We’ve held that one for a long time, a multi-bagger. A reminder of the benefits of picking individual stocks, picking stocks with unquantifiable greatness, picking stocks not dipping into stocks, committing to regular savings, regular investment in the best companies of our time. Given that that essay was entitled Your Turn to Keep Score, I can’t leave without mentioning the importance, here we are at the start of another investment year, the importance of seeing how you’re doing of having a good score card, maybe one of your own design. It could be as simple as a spreadsheet or just noting the opening value of your portfolio as we start 2024 and where it closes at the end of the year. Comparing yourself to market averages that are relevant to you.

Keeping score makes us so much better. If we’re not keeping score, it’s hard to know if we’re winning or losing or by how much. Your turn to keep score was the heart of that essay that remains a critical, cardinal Motley Fool point. Well, there it was Essays From Yesterday Volume 5. Four essays, as always full of some, yeah, a few horrendous mistakes, but also some heartwarming and inspiring facts.
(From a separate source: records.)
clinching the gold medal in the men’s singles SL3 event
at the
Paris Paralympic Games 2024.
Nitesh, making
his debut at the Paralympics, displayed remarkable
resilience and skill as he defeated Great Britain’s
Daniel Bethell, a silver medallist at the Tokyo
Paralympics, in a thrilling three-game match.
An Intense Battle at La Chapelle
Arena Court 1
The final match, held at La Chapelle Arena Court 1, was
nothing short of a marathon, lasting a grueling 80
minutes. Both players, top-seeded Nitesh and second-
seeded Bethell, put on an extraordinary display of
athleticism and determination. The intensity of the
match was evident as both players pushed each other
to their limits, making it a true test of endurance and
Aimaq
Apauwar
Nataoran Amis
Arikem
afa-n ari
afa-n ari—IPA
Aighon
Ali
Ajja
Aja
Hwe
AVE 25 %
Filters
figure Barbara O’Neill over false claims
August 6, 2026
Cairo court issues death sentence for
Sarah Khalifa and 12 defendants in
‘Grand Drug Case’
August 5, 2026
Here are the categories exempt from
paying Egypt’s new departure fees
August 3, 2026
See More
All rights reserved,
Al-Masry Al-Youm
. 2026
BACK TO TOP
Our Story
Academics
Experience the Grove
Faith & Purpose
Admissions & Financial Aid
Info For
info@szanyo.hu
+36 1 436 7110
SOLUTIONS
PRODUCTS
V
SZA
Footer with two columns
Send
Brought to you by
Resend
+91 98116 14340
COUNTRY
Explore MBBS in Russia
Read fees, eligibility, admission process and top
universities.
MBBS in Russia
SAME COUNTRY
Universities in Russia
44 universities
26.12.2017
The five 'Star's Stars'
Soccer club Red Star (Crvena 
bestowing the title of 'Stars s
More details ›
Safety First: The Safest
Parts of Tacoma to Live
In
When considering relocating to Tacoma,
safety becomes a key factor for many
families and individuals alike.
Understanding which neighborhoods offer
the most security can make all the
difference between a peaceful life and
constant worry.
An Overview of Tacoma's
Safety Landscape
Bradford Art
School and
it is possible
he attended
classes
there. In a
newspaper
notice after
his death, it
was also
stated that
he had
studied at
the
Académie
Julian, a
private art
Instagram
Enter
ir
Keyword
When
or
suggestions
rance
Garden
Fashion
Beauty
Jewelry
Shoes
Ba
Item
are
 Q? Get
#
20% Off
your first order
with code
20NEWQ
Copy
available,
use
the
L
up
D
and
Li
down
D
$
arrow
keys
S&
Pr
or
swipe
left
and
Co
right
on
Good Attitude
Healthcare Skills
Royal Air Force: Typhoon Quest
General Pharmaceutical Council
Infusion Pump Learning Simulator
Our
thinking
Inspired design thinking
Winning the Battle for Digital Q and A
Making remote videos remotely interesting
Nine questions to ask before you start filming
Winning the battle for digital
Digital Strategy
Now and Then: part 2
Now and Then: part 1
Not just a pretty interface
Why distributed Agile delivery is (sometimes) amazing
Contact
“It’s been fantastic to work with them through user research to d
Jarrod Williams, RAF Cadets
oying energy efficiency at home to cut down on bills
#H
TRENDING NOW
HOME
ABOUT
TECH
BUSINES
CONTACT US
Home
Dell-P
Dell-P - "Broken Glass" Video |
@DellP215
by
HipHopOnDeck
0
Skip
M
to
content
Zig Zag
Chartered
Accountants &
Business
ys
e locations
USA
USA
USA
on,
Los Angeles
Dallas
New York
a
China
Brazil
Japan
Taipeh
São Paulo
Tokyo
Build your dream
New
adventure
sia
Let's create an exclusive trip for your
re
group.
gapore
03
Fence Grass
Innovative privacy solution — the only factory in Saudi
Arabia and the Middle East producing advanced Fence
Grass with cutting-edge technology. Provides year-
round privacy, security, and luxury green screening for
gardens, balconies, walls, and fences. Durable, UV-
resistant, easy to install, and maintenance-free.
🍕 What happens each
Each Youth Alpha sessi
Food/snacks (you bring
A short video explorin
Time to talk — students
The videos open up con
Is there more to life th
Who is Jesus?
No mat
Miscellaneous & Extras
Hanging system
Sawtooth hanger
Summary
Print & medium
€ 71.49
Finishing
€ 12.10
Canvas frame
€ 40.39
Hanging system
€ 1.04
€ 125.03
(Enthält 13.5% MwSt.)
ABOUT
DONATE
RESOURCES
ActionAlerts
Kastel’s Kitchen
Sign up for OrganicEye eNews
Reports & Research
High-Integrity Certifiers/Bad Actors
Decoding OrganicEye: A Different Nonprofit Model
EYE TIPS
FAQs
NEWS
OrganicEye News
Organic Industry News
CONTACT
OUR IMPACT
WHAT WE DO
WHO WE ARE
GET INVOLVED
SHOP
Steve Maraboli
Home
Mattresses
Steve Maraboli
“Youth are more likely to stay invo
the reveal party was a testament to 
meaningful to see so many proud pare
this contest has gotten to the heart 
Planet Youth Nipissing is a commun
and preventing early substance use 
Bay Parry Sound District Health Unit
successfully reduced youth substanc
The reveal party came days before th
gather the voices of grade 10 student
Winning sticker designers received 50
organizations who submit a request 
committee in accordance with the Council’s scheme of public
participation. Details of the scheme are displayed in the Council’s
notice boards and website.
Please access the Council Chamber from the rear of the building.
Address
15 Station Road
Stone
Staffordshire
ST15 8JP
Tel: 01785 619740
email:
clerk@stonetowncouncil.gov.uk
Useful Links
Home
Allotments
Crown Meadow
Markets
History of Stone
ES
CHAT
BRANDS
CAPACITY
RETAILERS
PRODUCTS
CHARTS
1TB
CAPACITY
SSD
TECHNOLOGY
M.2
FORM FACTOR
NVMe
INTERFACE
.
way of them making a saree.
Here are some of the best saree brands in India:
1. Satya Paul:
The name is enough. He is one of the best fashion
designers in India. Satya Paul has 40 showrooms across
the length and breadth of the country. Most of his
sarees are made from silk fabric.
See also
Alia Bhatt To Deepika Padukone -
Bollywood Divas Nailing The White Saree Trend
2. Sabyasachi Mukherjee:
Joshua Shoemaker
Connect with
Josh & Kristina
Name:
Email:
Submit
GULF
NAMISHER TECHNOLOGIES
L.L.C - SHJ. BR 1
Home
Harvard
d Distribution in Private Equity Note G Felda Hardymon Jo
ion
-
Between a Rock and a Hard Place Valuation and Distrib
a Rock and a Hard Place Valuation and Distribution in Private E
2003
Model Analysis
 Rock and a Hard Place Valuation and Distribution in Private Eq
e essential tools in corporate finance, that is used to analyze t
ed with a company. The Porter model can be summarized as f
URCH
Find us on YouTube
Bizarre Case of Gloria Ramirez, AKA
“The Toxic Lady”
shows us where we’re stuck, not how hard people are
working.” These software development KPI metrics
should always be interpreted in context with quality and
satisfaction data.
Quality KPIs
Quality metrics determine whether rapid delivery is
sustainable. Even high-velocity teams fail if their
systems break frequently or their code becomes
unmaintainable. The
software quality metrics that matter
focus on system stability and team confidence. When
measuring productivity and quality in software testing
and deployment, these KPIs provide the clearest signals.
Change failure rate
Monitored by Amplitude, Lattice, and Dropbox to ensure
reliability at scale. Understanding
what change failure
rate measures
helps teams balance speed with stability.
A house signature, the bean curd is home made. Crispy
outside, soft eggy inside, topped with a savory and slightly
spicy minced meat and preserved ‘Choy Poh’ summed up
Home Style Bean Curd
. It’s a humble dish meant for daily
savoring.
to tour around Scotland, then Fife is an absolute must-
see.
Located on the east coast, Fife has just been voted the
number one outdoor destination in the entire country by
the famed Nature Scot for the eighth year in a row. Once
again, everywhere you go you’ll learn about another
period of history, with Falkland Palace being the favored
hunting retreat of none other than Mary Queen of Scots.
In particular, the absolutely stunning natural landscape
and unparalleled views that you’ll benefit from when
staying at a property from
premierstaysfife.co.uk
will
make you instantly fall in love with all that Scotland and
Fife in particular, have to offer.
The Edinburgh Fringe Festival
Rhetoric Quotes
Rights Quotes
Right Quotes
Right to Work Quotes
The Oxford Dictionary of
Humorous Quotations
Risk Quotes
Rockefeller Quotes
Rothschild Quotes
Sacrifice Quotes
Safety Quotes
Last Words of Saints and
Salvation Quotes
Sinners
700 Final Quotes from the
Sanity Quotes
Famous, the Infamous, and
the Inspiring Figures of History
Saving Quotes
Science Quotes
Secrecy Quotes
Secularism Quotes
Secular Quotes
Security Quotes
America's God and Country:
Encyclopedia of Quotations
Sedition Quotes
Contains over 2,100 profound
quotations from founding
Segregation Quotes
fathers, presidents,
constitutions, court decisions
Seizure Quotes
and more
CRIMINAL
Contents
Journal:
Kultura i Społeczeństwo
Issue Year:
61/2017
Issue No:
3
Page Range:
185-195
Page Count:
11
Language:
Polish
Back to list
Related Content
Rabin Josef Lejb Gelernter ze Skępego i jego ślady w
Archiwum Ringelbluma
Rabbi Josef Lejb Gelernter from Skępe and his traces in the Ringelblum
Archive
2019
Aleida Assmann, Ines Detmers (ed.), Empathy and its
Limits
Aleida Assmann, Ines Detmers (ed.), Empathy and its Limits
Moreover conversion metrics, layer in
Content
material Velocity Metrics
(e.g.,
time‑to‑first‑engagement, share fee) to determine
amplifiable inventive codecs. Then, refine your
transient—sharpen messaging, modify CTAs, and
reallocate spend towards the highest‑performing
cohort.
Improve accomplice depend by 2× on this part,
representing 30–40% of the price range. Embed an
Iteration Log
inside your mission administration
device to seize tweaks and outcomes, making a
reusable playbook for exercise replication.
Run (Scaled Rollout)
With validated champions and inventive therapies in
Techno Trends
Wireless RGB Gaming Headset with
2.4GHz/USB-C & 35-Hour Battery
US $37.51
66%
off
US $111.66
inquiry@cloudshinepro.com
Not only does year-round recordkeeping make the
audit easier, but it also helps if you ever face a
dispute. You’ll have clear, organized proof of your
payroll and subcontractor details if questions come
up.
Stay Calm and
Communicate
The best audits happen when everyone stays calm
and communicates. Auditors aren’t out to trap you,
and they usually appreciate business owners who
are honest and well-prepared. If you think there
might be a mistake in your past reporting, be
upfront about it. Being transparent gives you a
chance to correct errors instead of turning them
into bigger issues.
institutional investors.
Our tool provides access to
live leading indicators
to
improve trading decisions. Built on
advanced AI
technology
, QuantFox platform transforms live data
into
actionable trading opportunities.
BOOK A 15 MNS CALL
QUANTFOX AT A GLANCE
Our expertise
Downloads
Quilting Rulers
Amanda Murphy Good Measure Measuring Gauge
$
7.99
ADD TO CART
All of these things happened, I’m sharing them in a fake news world, sometimes I’m sharing with you real stuff here that’s happened all the way through, and especially we’re having that opportunity together to reflect and take away some lessons from yesterday that we can use this week, this month, this year going forward. From the past then to the present and the future, this week, I will close by thank you for joining with me this week and wishing you again a happy new year and good luck to all of us over the next five years.